Frequently asked questions
Why did the JWT spec include alg=none in the first place?+
The original use case: JWTs that don't need a signature because they're already inside an authenticated context (e.g. inside a TLS-protected session, or wrapped by an outer signed envelope). It made sense in 2014. In practice it became an exploit vector almost immediately. Modern libraries either reject alg=none by default or require you to opt in explicitly.
Is HS256 with a strong secret safe?+
Yes — IF the secret is actually strong. The bigger risk for HS256 is weak secrets. AuditCore's JWT analyzer runs rockyou.txt + common dev secrets ('secret', 'jwt-secret', 'changeme', etc.) against captured tokens. Many production JWT secrets are guessable in seconds. Use random 256-bit secrets generated by openssl rand -hex 32 or equivalent. Never reuse a JWT secret across environments.

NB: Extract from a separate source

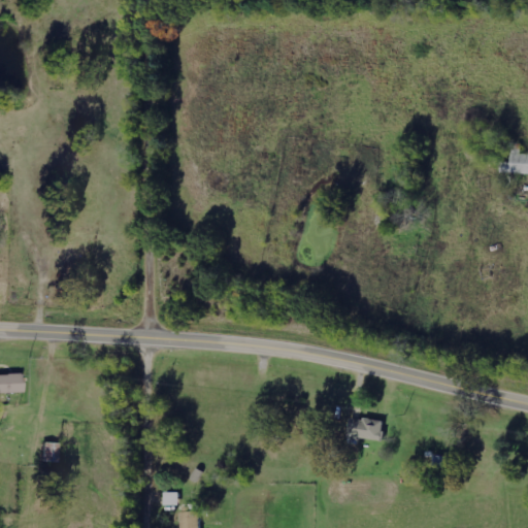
[(527,154),(522,154),(522,150),(512,150),(512,163),(501,162),(501,172),(527,172),(527,154)]
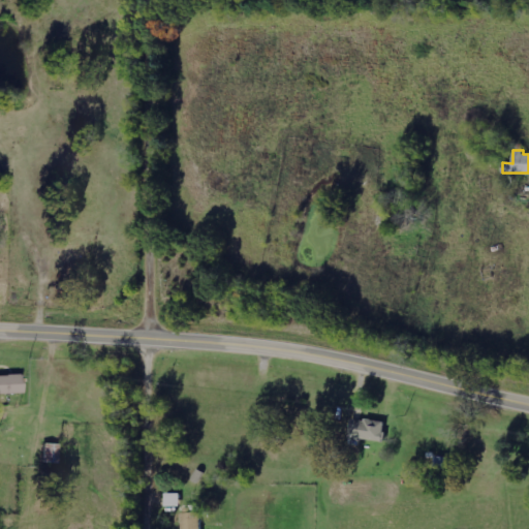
[(0,395),(21,394),(20,376),(0,376),(0,395)]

What's algorithm confusion?+
A token signed with HS256 (symmetric, uses 'secret' for both signing and verification) submitted to a verifier expecting RS256 (asymmetric, uses RSA public key for verification). If the verifier doesn't lock the algorithm, it'll use the public key (which is PUBLIC) as the HMAC secret. Attacker has the public key — they can forge HS256 tokens against it. Same fix as alg=none: lock the algorithm.
Should I migrate from JWTs to opaque tokens?+
Sometimes. Opaque tokens (random strings stored server-side, looked up on each request) are simpler and safer — no signature to forge, instant revocation. The trade-off: every request hits the database/cache. JWTs are stateless (great for horizontal scale) but have the signature trap. For B2C with high traffic and short-lived sessions, opaque tokens or Redis-backed sessions are often better. For B2B SaaS or microservices, JWTs are still the right choice.
Are JWE (encrypted JWTs) safe from alg:none?+
JWE has its own equivalent — alg='dir' with no encryption, or alg='none' for the JWS layer wrapping JWE. Same family of bugs. Always lock both the JWE algorithm AND the JWS algorithm if you're using nested tokens. The 'jose' library handles this safely; rolling your own is risky.
Should the JWT secret ever be in source code?+
Never. Use environment variables, a secrets manager (AWS Secrets Manager, Vault, GCP Secret Manager), or a managed identity. Rotate quarterly. JWT secret in git history is a different vulnerability class but commonly co-occurs — gitleaks finds them in old commits even after they're 'removed'. AuditCore runs gitleaks if you connect a repo.
How do I revoke a JWT before it expires?+
JWTs are stateless by design — you can't 'revoke' one without server-side state. Workarounds: (1) short expiry (5-15 min) + refresh tokens — limits blast radius. (2) Maintain a revocation list (jti claim + Redis check) — adds DB hit per request, defeats some of the JWT advantage. (3) On critical events (password change, role change), rotate the signing secret — invalidates ALL outstanding tokens. Most production systems use (1) + occasional use of (3).
What about the JWT 'kid' (Key ID) attack?+
If your JWT verifier uses the 'kid' header to look up which key to use, attackers can manipulate it. Attacks: kid='/dev/null' → empty key reads as 'no signature'. kid SQL injection if you use it as a database key. kid path traversal if you use it as a filename. Sanitize kid values strictly: allow-list of known kid values, never use untrusted kid as filesystem path or SQL value.